### Task description
Copy all of the data below exactly as it is given.

### Listed records
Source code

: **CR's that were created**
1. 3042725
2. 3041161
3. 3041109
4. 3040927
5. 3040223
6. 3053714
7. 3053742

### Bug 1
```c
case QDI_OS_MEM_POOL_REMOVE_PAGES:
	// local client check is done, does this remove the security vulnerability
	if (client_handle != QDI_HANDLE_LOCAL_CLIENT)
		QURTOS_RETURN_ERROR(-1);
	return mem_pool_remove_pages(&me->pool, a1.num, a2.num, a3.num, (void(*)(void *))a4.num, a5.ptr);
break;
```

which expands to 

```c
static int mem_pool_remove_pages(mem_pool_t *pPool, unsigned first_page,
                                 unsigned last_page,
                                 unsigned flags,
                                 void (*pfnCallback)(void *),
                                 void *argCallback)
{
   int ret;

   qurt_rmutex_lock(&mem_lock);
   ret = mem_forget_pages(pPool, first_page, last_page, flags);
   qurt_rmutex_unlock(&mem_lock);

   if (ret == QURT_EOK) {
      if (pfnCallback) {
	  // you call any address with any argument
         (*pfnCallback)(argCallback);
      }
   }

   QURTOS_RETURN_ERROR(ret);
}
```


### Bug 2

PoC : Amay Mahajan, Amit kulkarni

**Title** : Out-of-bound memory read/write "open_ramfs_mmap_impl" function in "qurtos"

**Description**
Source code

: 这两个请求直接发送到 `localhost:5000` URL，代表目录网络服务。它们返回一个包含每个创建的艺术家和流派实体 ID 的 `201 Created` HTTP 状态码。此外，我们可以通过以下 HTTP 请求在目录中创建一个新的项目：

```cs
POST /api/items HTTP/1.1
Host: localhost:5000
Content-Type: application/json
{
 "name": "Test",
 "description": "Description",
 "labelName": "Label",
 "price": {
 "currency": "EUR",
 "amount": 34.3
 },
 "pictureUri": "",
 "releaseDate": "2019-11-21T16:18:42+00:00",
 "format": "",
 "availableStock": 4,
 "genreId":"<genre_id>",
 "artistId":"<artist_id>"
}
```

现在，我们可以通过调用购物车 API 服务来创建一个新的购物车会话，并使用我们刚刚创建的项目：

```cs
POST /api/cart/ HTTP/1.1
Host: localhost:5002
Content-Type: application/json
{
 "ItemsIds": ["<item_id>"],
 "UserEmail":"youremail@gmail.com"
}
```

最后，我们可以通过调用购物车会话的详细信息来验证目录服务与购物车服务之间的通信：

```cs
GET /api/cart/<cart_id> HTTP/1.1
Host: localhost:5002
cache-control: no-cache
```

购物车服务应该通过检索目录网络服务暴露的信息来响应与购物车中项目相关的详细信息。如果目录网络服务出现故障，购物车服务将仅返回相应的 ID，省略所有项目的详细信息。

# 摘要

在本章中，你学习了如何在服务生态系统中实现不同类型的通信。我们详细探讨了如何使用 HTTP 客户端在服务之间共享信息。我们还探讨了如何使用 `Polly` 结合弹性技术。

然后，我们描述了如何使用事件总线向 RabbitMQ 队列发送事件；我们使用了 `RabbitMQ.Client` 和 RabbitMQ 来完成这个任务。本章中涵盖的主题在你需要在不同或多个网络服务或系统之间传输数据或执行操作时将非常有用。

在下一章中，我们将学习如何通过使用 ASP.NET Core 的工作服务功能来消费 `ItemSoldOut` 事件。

### Answer section
Source code

: **CR's that were created**
1. 3042725
2. 3041161
3. 3041109
4. 3040927
5. 3040223
6. 3053714
7. 3053742

### Bug 1
```c
case QDI_OS_MEM_POOL_REMOVE_PAGES:
	// local client check is done, does this remove the security vulnerability
	if (client_handle != QDI_HANDLE_LOCAL_CLIENT)
		QURTOS_RETURN_ERROR(-1);
	return mem_pool_remove_pages(&me->pool, a1.num, a2.num, a3.num, (void(*)(void *))a4.num, a5.ptr);
break;
```

which expands to 

```c
static int mem_pool_remove_pages(mem_pool_t *pPool, unsigned first_page,
                                 unsigned last_page,
                                 unsigned flags,
                                 void (*pfnCallback)(void *),
                                 void *argCallback)
{
   int ret;

   qurt_rmutex_lock(&mem_lock);
   ret = mem_forget_pages(pPool, first_page, last_page, flags);
   qurt_rmutex_unlock(&mem_lock);

   if (ret == QURT_EOK) {
      if (pfnCallback) {
	  // you call any address with any argument
         (*pfnCallback)(argCallback);
      }
   }

   QURTOS_RETURN_ERROR(ret);
}
```


### Bug 2

PoC : Amay Mahajan, Amit kulkarni

**Title** : Out-of-bound memory read/write "open_ramfs_mmap_impl" function in "qurtos"

**Description**
Source code

: 这两个请求直接发送到 `localhost:5000` URL，代表目录网络服务。它们返回一个包含每个创建的艺术家和流派实体 ID 的 `201 Created` HTTP 状态码。此外，我们可以通过以下 HTTP 请求在目录中创建一个新的项目：

```cs
POST /api/items HTTP/1.1
Host: localhost:5000
Content-Type: application/json
{
 "name": "Test",
 "description": "Description",
 "labelName": "Label",
 "price": {
 "currency": "EUR",
 "amount": 34.3
 },
 "pictureUri": "",
 "releaseDate": "2019-11-21T16:18:42+00:00",
 "format": "",
 "availableStock": 4,
 "genreId":"<genre_id>",
 "artistId":"<artist_id>"
}
```

现在，我们可以通过调用购物车 API 服务来创建一个新的购物车会话，并使用我们刚刚创建的项目：

```cs
POST /api/cart/ HTTP/1.1
Host: localhost:5002
Content-Type: application/json
{
 "ItemsIds": ["<item_id>"],
 "UserEmail":"youremail@gmail.com"
}
```

最后，我们可以通过调用购物车会话的详细信息来验证目录服务与购物车服务之间的通信：

```cs
GET /api/cart/<cart_id> HTTP/1.1
Host: localhost:5002
cache-control: no-cache
```

购物车服务应该通过检索目录网络服务暴露的信息来响应与购物车中项目相关的详细信息。如果目录网络服务出现故障，购物车服务将仅返回相应的 ID，省略所有项目的详细信息。

# 摘要

在本章中，你学习了如何在服务生态系统中实现不同类型的通信。我们详细探讨了如何使用 HTTP 客户端在服务之间共享信息。我们还探讨了如何使用 `Polly` 结合弹性技术。

然后，我们描述了如何使用事件总线向 RabbitMQ 队列发送事件；我们使用了 `RabbitMQ.Client` 和 RabbitMQ 来完成这个任务。本章中涵盖的主题在你需要在不同或多个网络服务或系统之间传输数据或执行操作时将非常有用。

在下一章中，我们将学习如何通过使用 ASP.NET Core 的工作服务功能来消费 `ItemSoldOut` 事件。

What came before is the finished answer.